Conforme Freire (2003), quanto mais sujeitos e não objetos do conhecimento os educandos se façam, maior sua criticidade, sua construção perante o aprendido e o mundo, maior sua autonomia perante o conhecimento e os seus atos. O educador deve ter respeito perante a autonomia do educando, sendo o respeito pela autonomia um direito ético e não um favor que deve ser concedido pelo professor. O respeito à autonomia se dá na posição ética do professor ao respeitar a curiosidade do educando, suas preferências estéticas, seu modo de falar, sua cultura, seus interesses, suas reivindicações. Através das diferenças manifestadas a partir da autonomia, as pessoas, tanto educadores como educandos, aprendem e ensinam.
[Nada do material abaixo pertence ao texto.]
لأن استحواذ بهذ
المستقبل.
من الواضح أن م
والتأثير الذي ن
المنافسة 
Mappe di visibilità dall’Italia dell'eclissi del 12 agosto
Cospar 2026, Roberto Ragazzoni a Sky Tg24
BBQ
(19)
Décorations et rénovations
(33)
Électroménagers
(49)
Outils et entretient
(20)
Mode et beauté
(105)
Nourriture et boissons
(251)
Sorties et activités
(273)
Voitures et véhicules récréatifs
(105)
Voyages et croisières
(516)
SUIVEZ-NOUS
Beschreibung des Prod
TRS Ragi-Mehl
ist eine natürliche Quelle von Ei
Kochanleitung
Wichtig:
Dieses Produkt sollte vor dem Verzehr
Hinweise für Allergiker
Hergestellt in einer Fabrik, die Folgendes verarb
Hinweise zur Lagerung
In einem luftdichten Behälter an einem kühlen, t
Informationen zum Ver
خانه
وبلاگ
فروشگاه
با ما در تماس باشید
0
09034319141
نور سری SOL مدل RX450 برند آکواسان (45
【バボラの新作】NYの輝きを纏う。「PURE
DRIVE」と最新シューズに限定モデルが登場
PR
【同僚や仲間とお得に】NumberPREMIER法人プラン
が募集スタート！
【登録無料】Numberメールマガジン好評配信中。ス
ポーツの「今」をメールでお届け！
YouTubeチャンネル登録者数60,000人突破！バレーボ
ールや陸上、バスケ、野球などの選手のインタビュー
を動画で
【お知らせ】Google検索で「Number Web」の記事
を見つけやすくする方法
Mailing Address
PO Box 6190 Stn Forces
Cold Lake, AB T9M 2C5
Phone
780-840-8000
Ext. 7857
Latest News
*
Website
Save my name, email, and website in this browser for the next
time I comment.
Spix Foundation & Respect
Freire (2003) afirma que a autonomia constitui-se na medida em que o sujeito toma decisões de acordo com suas próprias concepções, ideias e valores. A autonomia é conquistada gradativamente, é um processo, é vir a ser. Freire aponta a decisão, a responsabilidade e a liberdade como caminhos percorridos para se alcançar a autonomia.

Conforme Oliveira (2010), busca-se ampliar na Educação Infantil alguns requisitos para inserção das crianças no mundo, sendo eles: sensibilidade, solidariedade e senso crítico. O desenvolvimento do senso crítico envolve a construção da autonomia e do pensamento divergente. A partir da mediação de conhecimentos historicamente elaborados, ao repensá-los e reconstruí-los, as crianças trabalham novas visões de mundo e de si mesmas.